Now we can run our script:
Exercise
The samples we just performed variant calling on are part of the long-term evolution experiment introduced at the beginning of our variant calling workflow. From the metadata table, we know that SRR2589044 was from generation 5000, SRR2584863 was from generation 15000, and SRR2584866 was from generation 50000. How did the number of mutations per sample change over time? Examine the metadata table. What is one reason the number of mutations may have changed the way they did?

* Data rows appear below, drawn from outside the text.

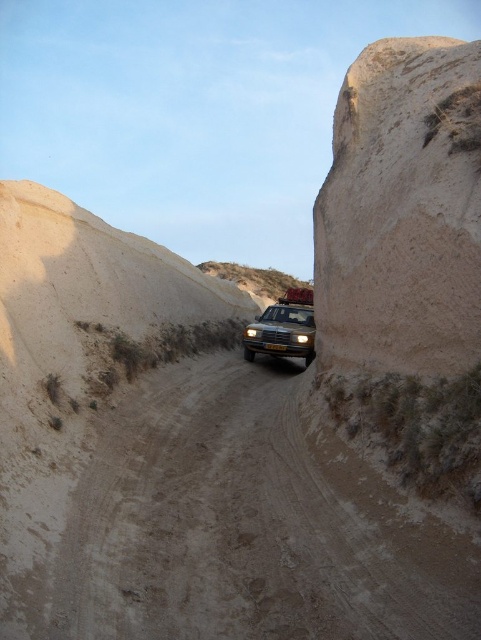
Does matte black car at center have a greater height compared to matte yellow headlight at center?

Yes.

Is matte black car at center wider than matte yellow headlight at center?

Yes, matte black car at center is wider than matte yellow headlight at center.

The width and height of the screenshot is (481, 640). What do you see at coordinates (283, 326) in the screenshot?
I see `matte black car at center` at bounding box center [283, 326].

What are the coordinates of `matte black car at center` in the screenshot? It's located at (283, 326).

Who is more distant from viewer, (353,563) or (253,333)?

Positioned behind is point (253,333).

Can you confirm if brown sandy dirt track at center is wider than matte yellow headlight at center?

Yes.

The width and height of the screenshot is (481, 640). What do you see at coordinates (247, 524) in the screenshot?
I see `brown sandy dirt track at center` at bounding box center [247, 524].

This screenshot has height=640, width=481. I want to click on brown sandy dirt track at center, so click(x=247, y=524).

Which is in front, point (283, 296) or point (296, 336)?

Point (296, 336) is in front.

Locate an element on the screen. The width and height of the screenshot is (481, 640). matte black car at center is located at coordinates (283, 326).

Who is more forward, [252,346] or [302,340]?

Point [302,340] is more forward.

I want to click on matte black car at center, so click(x=283, y=326).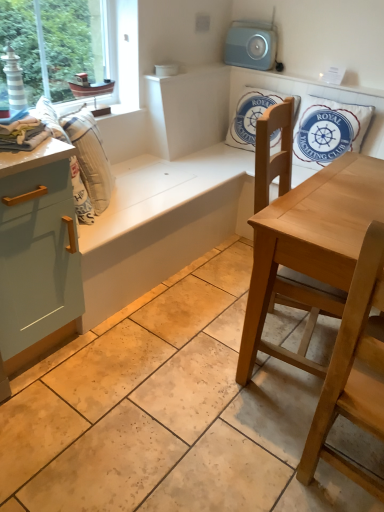
Question: Is white striped fabric at left at the right side of light blue plastic radio at upper center?

Choices:
 (A) no
 (B) yes

Answer: (A)

Question: Could you tell me if white striped fabric at left is turned towards light blue plastic radio at upper center?

Choices:
 (A) yes
 (B) no

Answer: (B)

Question: Is white striped fabric at left next to light blue plastic radio at upper center?

Choices:
 (A) no
 (B) yes

Answer: (A)

Question: Can you confirm if white striped fabric at left is taller than light blue plastic radio at upper center?

Choices:
 (A) yes
 (B) no

Answer: (A)

Question: Is light blue plastic radio at upper center inside white striped fabric at left?

Choices:
 (A) no
 (B) yes

Answer: (A)

Question: From the image's perspective, is white striped fabric at left located above light blue plastic radio at upper center?

Choices:
 (A) yes
 (B) no

Answer: (B)

Question: Is white cotton cushion at upper right, arranged as the second pillow when viewed from the left, to the left of white cotton towel at left from the viewer's perspective?

Choices:
 (A) no
 (B) yes

Answer: (A)

Question: From a real-world perspective, is white cotton cushion at upper right, the 1th pillow viewed from the right, physically above white cotton towel at left?

Choices:
 (A) no
 (B) yes

Answer: (A)

Question: Considering the relative sizes of white cotton cushion at upper right, arranged as the second pillow when viewed from the left, and white cotton towel at left in the image provided, is white cotton cushion at upper right, arranged as the second pillow when viewed from the left, smaller than white cotton towel at left?

Choices:
 (A) no
 (B) yes

Answer: (A)

Question: Is white cotton towel at left at the back of white cotton cushion at upper right, arranged as the second pillow when viewed from the left?

Choices:
 (A) no
 (B) yes

Answer: (A)

Question: Considering the relative sizes of white cotton cushion at upper right, the 1th pillow viewed from the right, and white cotton towel at left in the image provided, is white cotton cushion at upper right, the 1th pillow viewed from the right, shorter than white cotton towel at left?

Choices:
 (A) no
 (B) yes

Answer: (A)

Question: Are white cotton cushion at upper right, the 1th pillow viewed from the right, and white cotton towel at left far apart?

Choices:
 (A) yes
 (B) no

Answer: (A)

Question: Considering the relative sizes of light wood chair at lower right, marked as the 1th chair in a front-to-back arrangement, and white striped fabric at left in the image provided, is light wood chair at lower right, marked as the 1th chair in a front-to-back arrangement, smaller than white striped fabric at left?

Choices:
 (A) no
 (B) yes

Answer: (A)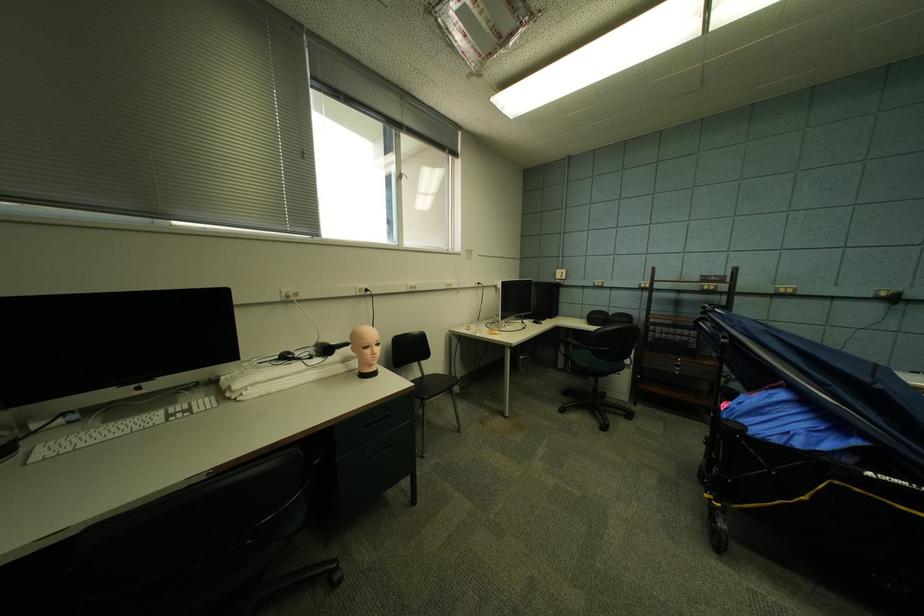
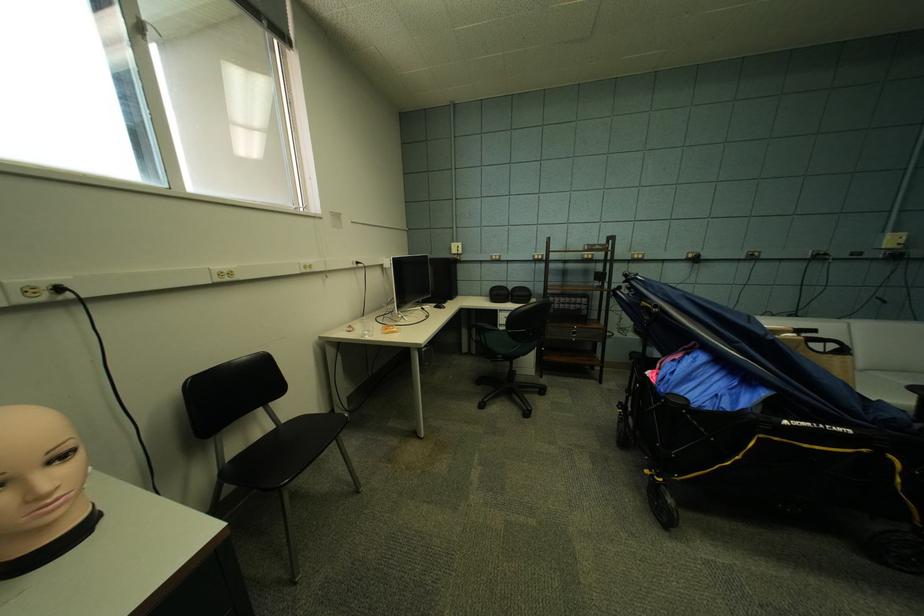
Where in the second image is the point corresponding to (x=479, y=331) from the first image?

(361, 331)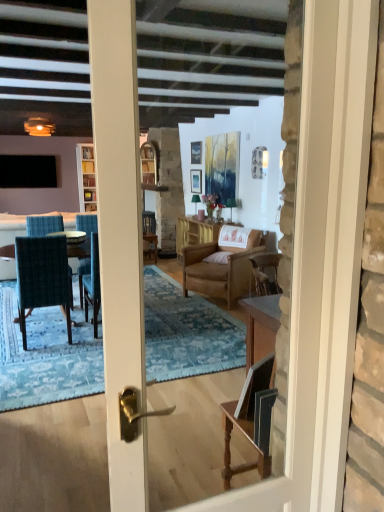
The height and width of the screenshot is (512, 384). What do you see at coordinates (196, 181) in the screenshot? I see `matte wooden picture frame at center, the first picture frame from the bottom` at bounding box center [196, 181].

Where is `clear glass cabinet at center`? This screenshot has height=512, width=384. clear glass cabinet at center is located at coordinates (149, 163).

I want to click on brown woven table at center, so click(194, 233).

Where is `matte glass candle at upper left`? This screenshot has height=512, width=384. matte glass candle at upper left is located at coordinates (39, 127).

This screenshot has height=512, width=384. What do you see at coordinates (28, 170) in the screenshot?
I see `black matte television at left` at bounding box center [28, 170].

This screenshot has width=384, height=512. Find the location of `teal fabric chair at left, the 2th chair positioned from the right`. teal fabric chair at left, the 2th chair positioned from the right is located at coordinates (42, 277).

From a real-world perspective, which object rests below the other?

In real-world perspective, matte wooden picture frame at center, the first picture frame from the bottom, is lower.

In terms of size, does matte wooden picture frame at center, the first picture frame from the bottom, appear bigger or smaller than clear glass cabinet at center?

Clearly, matte wooden picture frame at center, the first picture frame from the bottom, is smaller in size than clear glass cabinet at center.

Is point (191, 181) farther from viewer compared to point (151, 155)?

Yes.

Is matte wooden picture frame at center, which is counted as the 2th picture frame, starting from the top, to the right of clear glass cabinet at center from the viewer's perspective?

Correct, you'll find matte wooden picture frame at center, which is counted as the 2th picture frame, starting from the top, to the right of clear glass cabinet at center.

Does matte wooden picture frame at center, the first picture frame from the bottom, have a lesser height compared to teal fabric chair at left, placed as the first chair when sorted from front to back?

Correct, matte wooden picture frame at center, the first picture frame from the bottom, is not as tall as teal fabric chair at left, placed as the first chair when sorted from front to back.

In the scene shown: How far apart are matte wooden picture frame at center, the first picture frame from the bottom, and teal fabric chair at left, placed as the first chair when sorted from front to back?

A distance of 12.12 feet exists between matte wooden picture frame at center, the first picture frame from the bottom, and teal fabric chair at left, placed as the first chair when sorted from front to back.

There is a matte wooden picture frame at center, the first picture frame from the bottom. Identify the location of the 2nd chair below it (from the image's perspective). This screenshot has height=512, width=384. (42, 277).

Considering the relative sizes of matte wooden picture frame at center, the first picture frame from the bottom, and teal fabric chair at left, the 2th chair positioned from the back, in the image provided, is matte wooden picture frame at center, the first picture frame from the bottom, thinner than teal fabric chair at left, the 2th chair positioned from the back,?

Correct, the width of matte wooden picture frame at center, the first picture frame from the bottom, is less than that of teal fabric chair at left, the 2th chair positioned from the back.

Between black matte television at left and teal fabric chair at left, placed as the first chair when sorted from left to right, which one is positioned in front?

teal fabric chair at left, placed as the first chair when sorted from left to right, is closer to the camera.

From the picture: Is black matte television at left wider or thinner than teal fabric chair at left, placed as the first chair when sorted from front to back?

black matte television at left is thinner than teal fabric chair at left, placed as the first chair when sorted from front to back.

Does black matte television at left contain teal fabric chair at left, placed as the first chair when sorted from front to back?

That's incorrect, teal fabric chair at left, placed as the first chair when sorted from front to back, is not inside black matte television at left.

Does point (50, 178) appear closer or farther from the camera than point (157, 170)?

Point (50, 178) is farther from the camera than point (157, 170).

Considering the relative positions of black matte television at left and clear glass cabinet at center in the image provided, is black matte television at left in front of clear glass cabinet at center?

No, it is not.

Is clear glass cabinet at center at the back of black matte television at left?

No, black matte television at left is not facing away from clear glass cabinet at center.

Between black matte television at left and clear glass cabinet at center, which one has less height?

black matte television at left is shorter.

Based on the photo, is matte glass candle at upper left in contact with matte wooden picture frame at center, which is counted as the 2th picture frame, starting from the top?

No, matte glass candle at upper left is not beside matte wooden picture frame at center, which is counted as the 2th picture frame, starting from the top.

Looking at the image, does matte glass candle at upper left seem bigger or smaller compared to matte wooden picture frame at center, which is counted as the 2th picture frame, starting from the top?

matte glass candle at upper left is bigger than matte wooden picture frame at center, which is counted as the 2th picture frame, starting from the top.

Which is in front, point (46, 121) or point (198, 174)?

The point (46, 121) is in front.

Who is more distant, matte glass candle at upper left or black matte television at left?

black matte television at left is further from the camera.

Would you say matte glass candle at upper left is to the left or to the right of black matte television at left in the picture?

Clearly, matte glass candle at upper left is on the right of black matte television at left in the image.

Where is `lamp located on the right of black matte television at left`? This screenshot has height=512, width=384. lamp located on the right of black matte television at left is located at coordinates (39, 127).

From the image's perspective, who appears lower, matte glass candle at upper left or black matte television at left?

matte glass candle at upper left, from the image's perspective.

From the image's perspective, which is above, teal fabric chair at left, placed as the first chair when sorted from front to back, or matte glass candle at upper left?

matte glass candle at upper left appears higher in the image.

Considering the sizes of objects teal fabric chair at left, the 2th chair positioned from the back, and matte glass candle at upper left in the image provided, who is wider, teal fabric chair at left, the 2th chair positioned from the back, or matte glass candle at upper left?

teal fabric chair at left, the 2th chair positioned from the back, is wider.

Considering the positions of objects teal fabric chair at left, placed as the first chair when sorted from left to right, and matte glass candle at upper left in the image provided, who is more to the left, teal fabric chair at left, placed as the first chair when sorted from left to right, or matte glass candle at upper left?

matte glass candle at upper left.

What's the angular difference between teal fabric chair at left, placed as the first chair when sorted from front to back, and matte glass candle at upper left's facing directions?

4.92 degrees.

Locate an element on the screen. This screenshot has height=512, width=384. the 2nd picture frame below the clear glass cabinet at center (from the image's perspective) is located at coordinates (196, 181).

Where is `the 2nd picture frame behind when counting from the teal fabric chair at left, the 2th chair positioned from the right`? the 2nd picture frame behind when counting from the teal fabric chair at left, the 2th chair positioned from the right is located at coordinates (196, 181).

Which object lies nearer to the anchor point brown leather armchair at center, marked as the second chair in a left-to-right arrangement, brown woven table at center or teal fabric chair at left, the 2th chair positioned from the back?

The object closer to brown leather armchair at center, marked as the second chair in a left-to-right arrangement, is brown woven table at center.

Looking at the image, which one is located further to matte wooden picture frame at center, which is counted as the 2th picture frame, starting from the top, black matte television at left or metallic silver picture frame at upper center, the 1th picture frame in the top-to-bottom sequence?

The object further to matte wooden picture frame at center, which is counted as the 2th picture frame, starting from the top, is black matte television at left.

Looking at the image, which one is located closer to clear glass cabinet at center, matte glass candle at upper left or black matte television at left?

Among the two, black matte television at left is located nearer to clear glass cabinet at center.

From the image, which object appears to be nearer to brown leather armchair at center, acting as the second chair starting from the front, matte wooden picture frame at center, which is counted as the 2th picture frame, starting from the top, or teal fabric chair at left, the 2th chair positioned from the back?

teal fabric chair at left, the 2th chair positioned from the back.

Consider the image. Estimate the real-world distances between objects in this image. Which object is closer to teal fabric chair at left, the 2th chair positioned from the back, black matte television at left or brown leather armchair at center, acting as the second chair starting from the front?

The object closer to teal fabric chair at left, the 2th chair positioned from the back, is brown leather armchair at center, acting as the second chair starting from the front.

Based on their spatial positions, is metallic silver picture frame at upper center, the 1th picture frame in the top-to-bottom sequence, or black matte television at left further from brown woven table at center?

black matte television at left is positioned further to the anchor brown woven table at center.

Considering their positions, is teal fabric chair at left, placed as the first chair when sorted from left to right, positioned further to metallic silver picture frame at upper center, the 2th picture frame when ordered from bottom to top, than brown leather armchair at center, the first chair in the right-to-left sequence?

The object further to metallic silver picture frame at upper center, the 2th picture frame when ordered from bottom to top, is teal fabric chair at left, placed as the first chair when sorted from left to right.

When comparing their distances from clear glass cabinet at center, does matte wooden picture frame at center, the first picture frame from the bottom, or brown woven table at center seem further?

matte wooden picture frame at center, the first picture frame from the bottom, is further to clear glass cabinet at center.

Locate an element on the screen. The height and width of the screenshot is (512, 384). table between brown leather armchair at center, marked as the second chair in a left-to-right arrangement, and matte wooden picture frame at center, which is counted as the 2th picture frame, starting from the top, along the z-axis is located at coordinates (194, 233).

Where is `lamp between teal fabric chair at left, placed as the first chair when sorted from front to back, and brown woven table at center, along the z-axis`? The width and height of the screenshot is (384, 512). lamp between teal fabric chair at left, placed as the first chair when sorted from front to back, and brown woven table at center, along the z-axis is located at coordinates (39, 127).

The image size is (384, 512). I want to click on chair between teal fabric chair at left, the 2th chair positioned from the right, and black matte television at left, along the z-axis, so click(x=221, y=269).

The image size is (384, 512). What are the coordinates of `picture frame between black matte television at left and matte wooden picture frame at center, which is counted as the 2th picture frame, starting from the top, from left to right` in the screenshot? It's located at (196, 152).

Hint: You can find a copy of the output files for the subsampled
trimmed FASTQ file variant calling in the
~/.solutions/wrangling-solutions/variant_calling_auto/
directory.
BASH
$ for infile in ~/obss_2023/genomic_dna/results/vcf/*_final_variants.vcf
> do
> echo ${infile}
> grep -v "#" ${infile} | wc -l
> done
For SRR2589044 from generation 5000 there were 10 mutations, for SRR2584863 from generation 15000 there were 25 mutations, and SRR2584866 from generation 766 mutations. In the last generation, a hypermutable phenotype had evolved, causing this strain to have more mutations.
Bonus exercise
If you have time after completing the previous exercise, use
run_variant_calling_nesi.sh
to run the variant calling
pipeline on the full-sized trimmed FASTQ files. You should have a copy
of these already in
~/obss_2023/genomic_dna/data/trimmed_fastq
, but if you do
not, there is a copy in
~/.solutions/wrangling-solutions/trimmed_fastq
. Does the
number of variants change per sample?
Key Points
- We can combine multiple commands into a shell script to automate a workflow.
- Use
echo
statements within your scripts to get an automated progress update.